### PROVIDED TEXT

=====

# Vacant Regional Rep Position : North West SORTED



## Redscouse (Sep 30, 2008)

Hi all,

As we now have a vacancy for a North West Regional Rep for the TTOC, and we are looking for a volunteer who is willing to take this on, and support their local TT members by representing the TTOC in their local area.

The Regional Reps role:

• Representing the TTOC
• A point of contact for members
• Organising monthly or 2-3 monthly local meets around your area
• Posting future meets on the TTOC calendar and also writing short paragraph summaries in the Past futures section of the TTOC to keep the forum looking alive and busy, and some of your write ups will also get used in the absoluTTe magazine
• Helping recruit new members (at meets/events, leaving flyers on TT's , over the internet etc&#8230;.)
• Try to get to know your local Audi dealerships, maybe seek possibility of placing TTOC flyers on TT's sold at Audi
• Pushing forward anything that might benefit the TTOC, such as merchandise sales
• Help any new Reps in the future where possible, you will know a lot more than them at first
• Keep your personal contact details upto date on the TTOC, and post on the TTOC when you are away on business or holiday
• Try to attend if possible, large events such as Audi Driver International and our own annual evenTT

Anybody who is interested, or wanting to know more information should drop me a PM on this forum. Only serious applications please, and i would prefer it if i received PM's about this, rather than posts on this topic.

Thanks very much

Paul / Redscouse
TTOC Rep Sec


----------



## Redscouse (Sep 30, 2008)

Applications will close for this on Tuesday 29th December at 12pm Noon

Cheers

Paul


----------



## A3DFU (May 7, 2002)

Redscouse said:


> Applications will close for this on Tuesday 15th December at 12pm Noon
> 
> Cheers
> 
> Paul


Isn't that a bit drastic Paul :wink: 
With x-mas being just around the corner and everyone being busy, why not wait a bit longer?

After all, the current North Midland Rep took almost 1 year to agree to be a Rep after being asked repeatedly to fill the position due to personal and health issues :roll: 8)


----------



## Redscouse (Sep 30, 2008)

I dont think this will take a year to fill Dani. Plus we have had that many complaints about trying to get this resolved, i think we shouldnt have a problem filling the position.

=====

### GIVEN MATERIAL

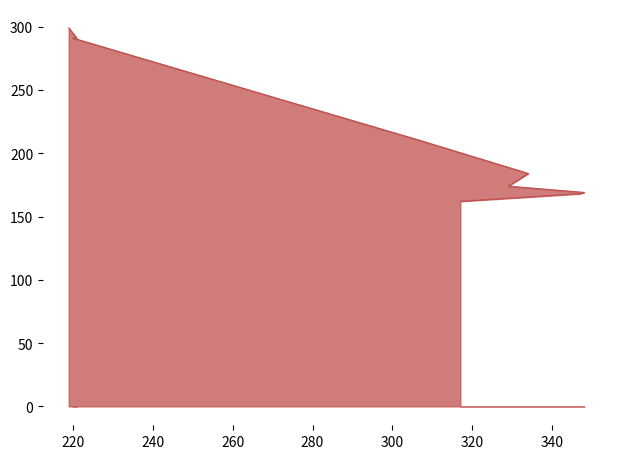

What is the label of the 4th point from the left?

329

=====

### TASKS TO CARRY OUT
a – From the forum thread about the North West rep position, quote the passage from "After all, the" to "issues :roll: 8)".
b – In the forum thread about the North West rep position, which two large events is a Regional Rep asked to try to attend?

### REPLIES
a –
After all, the current North Midland Rep took almost 1 year to agree to be a Rep after being asked repeatedly to fill the position due to personal and health issues :roll: 8)

b – Audi Driver International and the TTOC's own annual evenTT.